Asteroides, meteoritos y cometas
INTRODUCCIÓN
Asteroides y cometas son los cuerpos menores del Sistema Solar. La mayoría sólo miden unos pocos kilómetros, incluso menos, aunque los asteroides mas grandes alcanzan diámetros de varios centenares de kilómetros. Son los restos de la formación del Sistema Solar que no llegaron a integrarse en un objeto mayor. La posibilidad de que la Tierra choque con uno que sea peligrosamente grande es una amenaza más que inquietante, no es un miedo absurdo. Ya ha ocurrido varias veces, y volverá a ocurrir; lo que no sabemos es cuando.
Pero antes de comentar los riesgos y consecuencias de que eso suceda, veamos en qué consisten estos restos, estos escombros del Sistema Solar: los asteroides y cometas.
-ASTEROIDES
Con este nombre se denominan los miles de cuerpos rocosos o metálicos de diverso tamaño y que orbitan el Sol, en su mayor parte entre Marte y Júpiter, en lo conocido como “cinturón de asteroides”. Entre Marte y Júpiter existe un hueco que intrigó a los astrónomos desde el descubrimiento de Urano ¿Podría existir un planeta desconocido en dicho hueco? Lo cierto es que no existe tal planeta, pero en su lugar se encuentran diseminados millones de pequeños cuerpos rocosos que, o bien pueden ser los restos de un planeta preexistente que estallara, o bien de uno que no llegó a formarse.
Se han identificado varios miles de estos pequeños cuerpos celestes. El mayor, con un diámetro de unos 920 km., se descubrió en 1801 desde Sicilia, y se le bautizó como Ceres, diosa romana del trigo, que había estado particularmente asociada con la isla. Los tres siguientes en descubrirse lo fueron en 1807, y se les llamaron Palas, Juno y Vesta. Esos nuevos objetos eran tan pequeños que, incluso con el mejor telescopio de la época, no mostraban disco. Seguían siendo puntos de luz, al igual que las estrellas. Por esta razón se los denominó asteroides, es decir parecidos a estrellas.
La existencia de los asteroides puede deberse a restos de la nebulosa de gas que originó el Sistema Solar, o a un planeta que estalló. Ambas posibilidades están admitidas y tienen sus partidarios, aunque predomina la primera y se achaca a la influencia del cercano Júpiter el que no llegasen a consolidarse en un planeta entero.
Aunque la mayoría de asteroides están confinados en el cinturón entre Marte y Júpiter, algunos se salen sustancialmente de él. Por ejemplo Quirón, un asteroide que se aleja hasta la órbita de Urano. La órbita de otro, Apolo, por el contrario se acerca al Sol más incluso que Venus, y se ha dado el nombre de objetos Apolo a todos los que se aproximen al Sol más que Venus. Uno de ellos se acerca más incluso que Mercurio, de hecho es el astro que más se aproxima al Sol; se le llamó Ícaro, en honor del personaje mitológico que voló con unas alas artificiales y que se precipitó contra el suelo por acercarse mucho al Sol que derritió la cera con la que se sujetaban las plumas. Se calcula que pueden existir alrededor de un millar de objetos Apolo, con diámetros de un kilómetro y más. Evidentemente, todo objeto Apolo y otros que no llegarán hasta la órbita de Venus, también cruzarán la órbita de la Tierra, por lo que implican un cierto riesgo de que se aproximen más de lo recomendable y originen una colisión. Pero de esto hablaremos más adelante.

Filas extraídas:
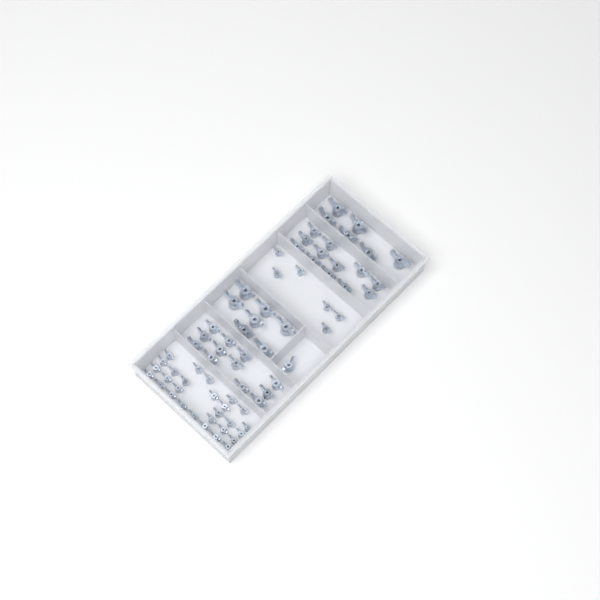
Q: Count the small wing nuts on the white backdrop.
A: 34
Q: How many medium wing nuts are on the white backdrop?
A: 25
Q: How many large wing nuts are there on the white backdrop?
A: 13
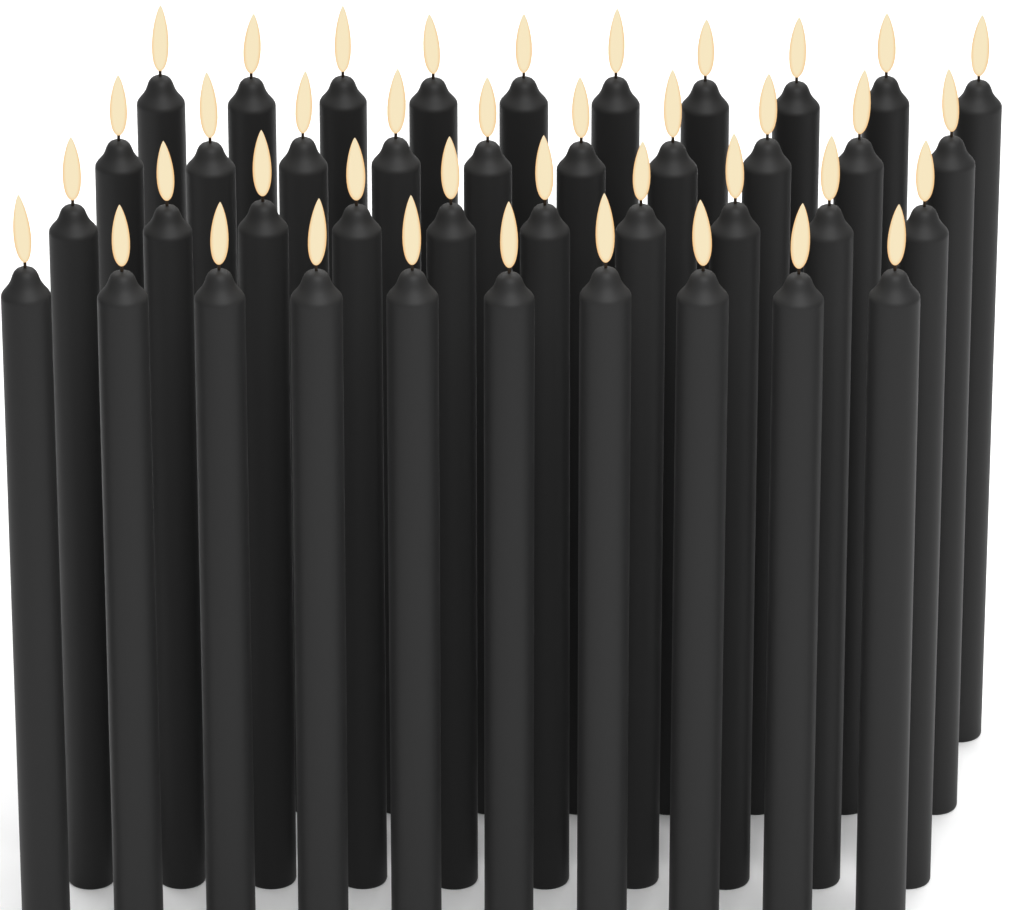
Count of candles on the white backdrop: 40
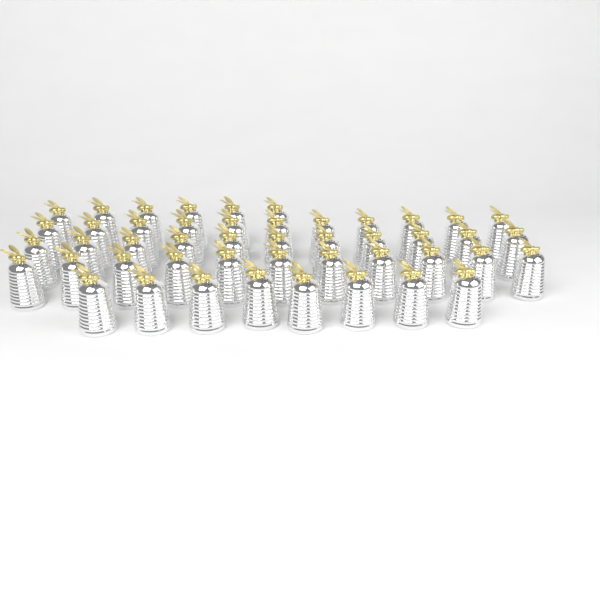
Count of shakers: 47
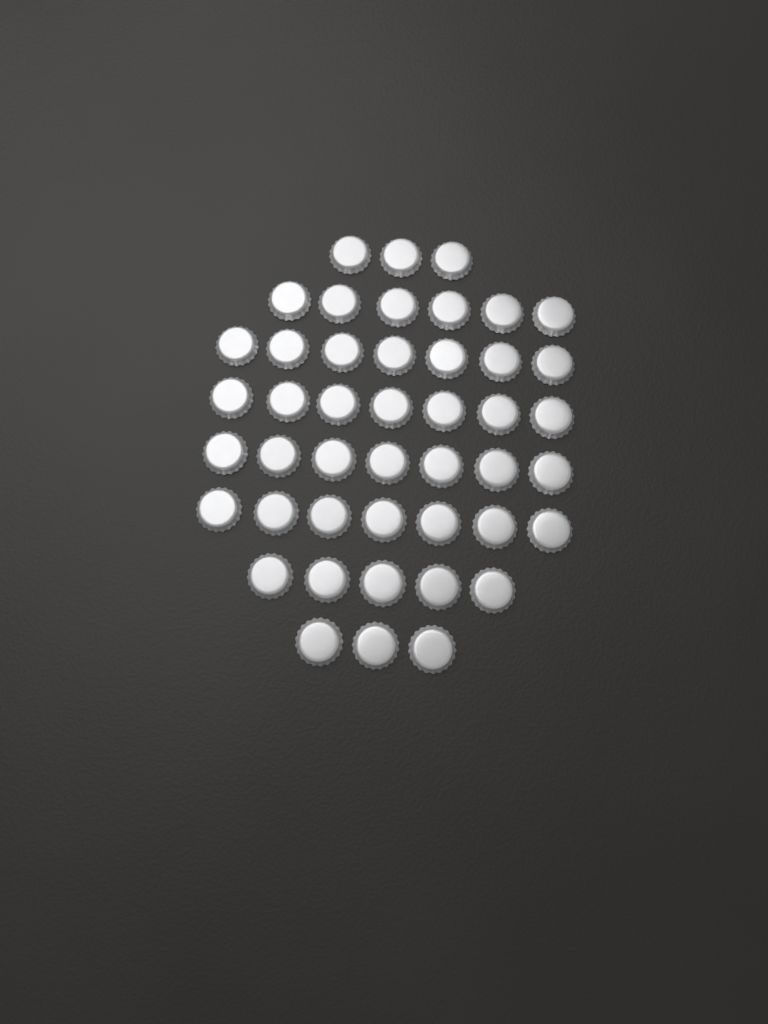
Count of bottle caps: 45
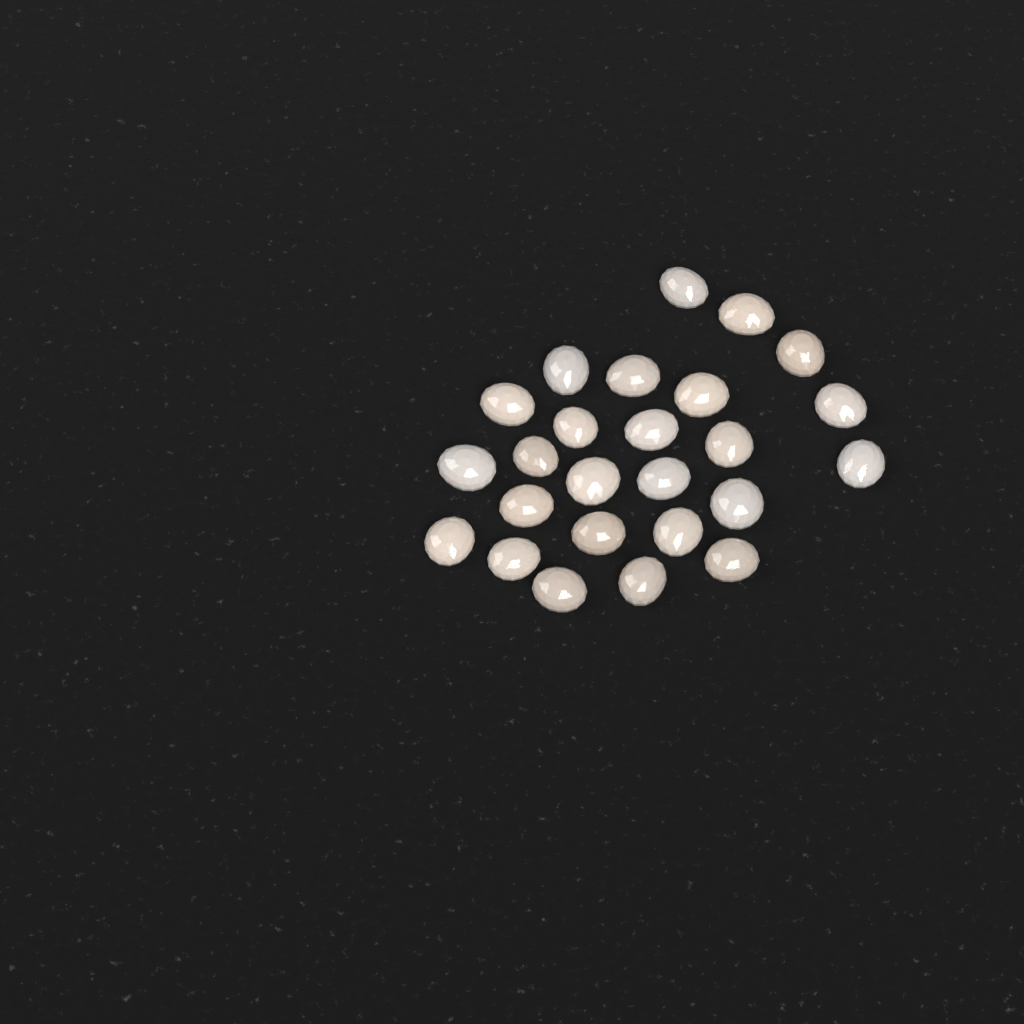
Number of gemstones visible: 25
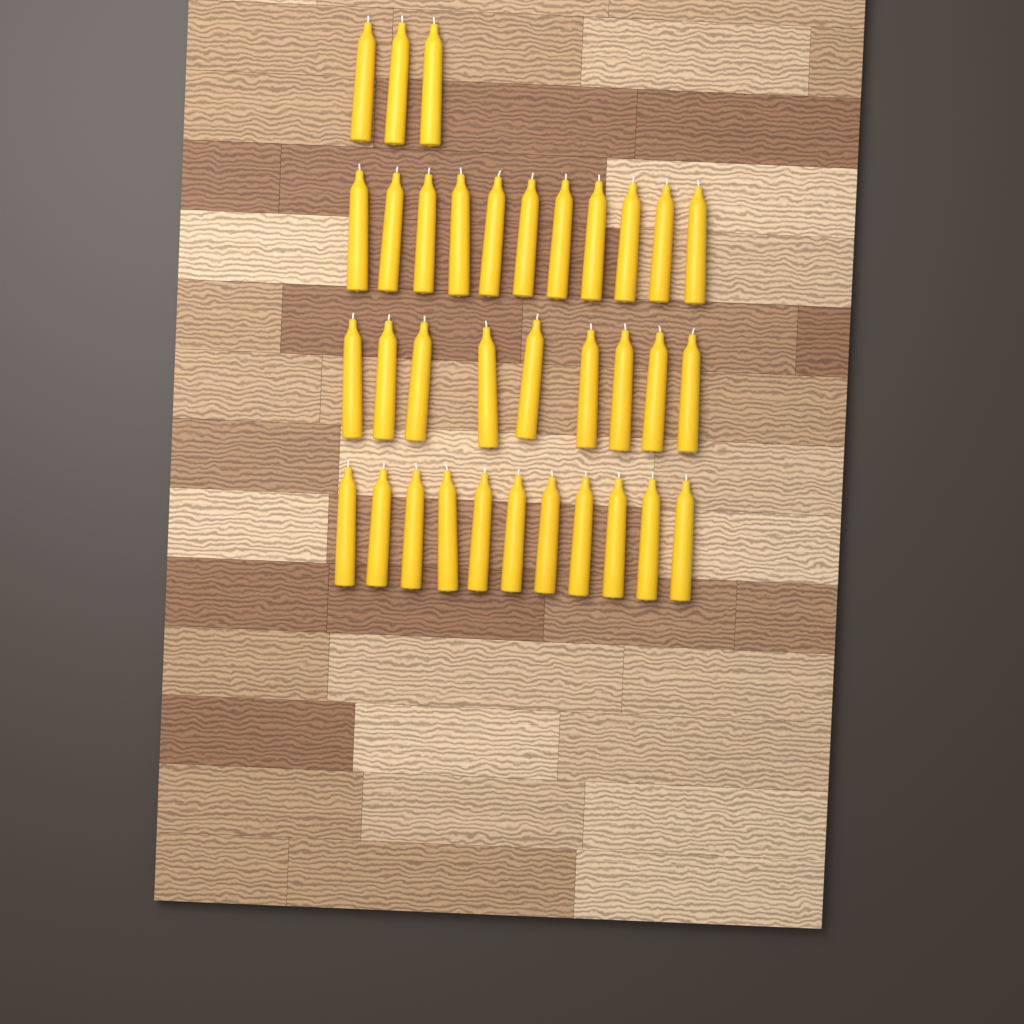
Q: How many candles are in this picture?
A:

Ejercicio planteado 1:
Por favor, cita textualmente el fragmento del texto sobre asteroides que va desde "-ASTEROIDES" hasta "llegó a formarse.".
Ejercicio planteado 2:
Enumera todos los planetas que se mencionan en el texto sobre asteroides.
Las filas no hacen falta para nada.

Respuesta correcta 1:
-ASTEROIDES
Con este nombre se denominan los miles de cuerpos rocosos o metálicos de diverso tamaño y que orbitan el Sol, en su mayor parte entre Marte y Júpiter, en lo conocido como “cinturón de asteroides”. Entre Marte y Júpiter existe un hueco que intrigó a los astrónomos desde el descubrimiento de Urano ¿Podría existir un planeta desconocido en dicho hueco? Lo cierto es que no existe tal planeta, pero en su lugar se encuentran diseminados millones de pequeños cuerpos rocosos que, o bien pueden ser los restos de un planeta preexistente que estallara, o bien de uno que no llegó a formarse.

Respuesta correcta 2:
Tierra, Marte, Júpiter, Urano, Venus, Mercurio